Evaluating the Effective Segregation Coefficient in High-Purity Germanium (HPGe) Crystals for Ge Detector Development in Rare-Event Searches

TL;DR

This study systematically maps impurity profiles in a high-purity germanium crystal, providing insights into segregation behavior crucial for optimizing detector growth for rare-event physics experiments.

Contribution

It presents the first high-resolution impurity mapping along a detector-grade HPGe boule and compares effective segregation coefficients with classical models.

Findings

Impurity profiles vary systematically along the crystal length.

Effective segregation coefficients differ from classical expectations.

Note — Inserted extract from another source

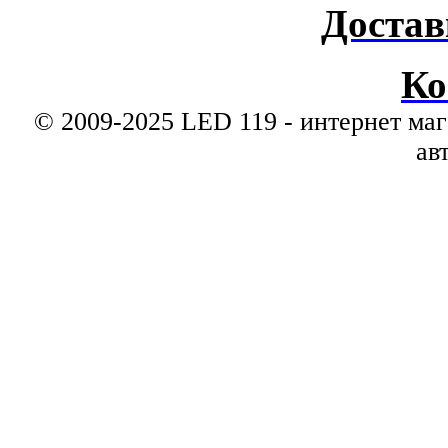
Достав
Ко
© 2009-2025 LED 119 - интернет маг
ав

Results aid in optimizing crystal growth for low-background detectors.

Abstract

The performance and scalability of rare-event physics experiments depend on large-volume, detector-grade high-purity germanium (HPGe) crystals with precise control of impurity segregation during growth. We report a detailed study of impurity distribution in a single Czochralski-grown HPGe crystal produced at University of South Dakota (USD). The crystal was sectioned longitudinally into 37 segments, enabling the first high-resolution and systematic mapping of dopant profiles along the length of a detector-grade HPGe boule. Hall-effect measurements were used to extract impurity concentrations for boron (B), aluminum (Al), gallium (Ga), and phosphorus (P) in each segment. From these data, we determine effective segregation coefficients ($K_{eff}$) and initial melt concentrations ($C_0$) for the dominant dopants and compare them with classical Burton-Prim-Slichter expectations. The results provide quantitative insight into impurity transport and melt-solid partitioning under realistic detector growth conditions. These findings inform process-optimization strategies for HPGe crystal pulling, improve impurity control along the boule, and support the reliable fabrication of large, low-background HPGe detectors for next-generation rare-event searches.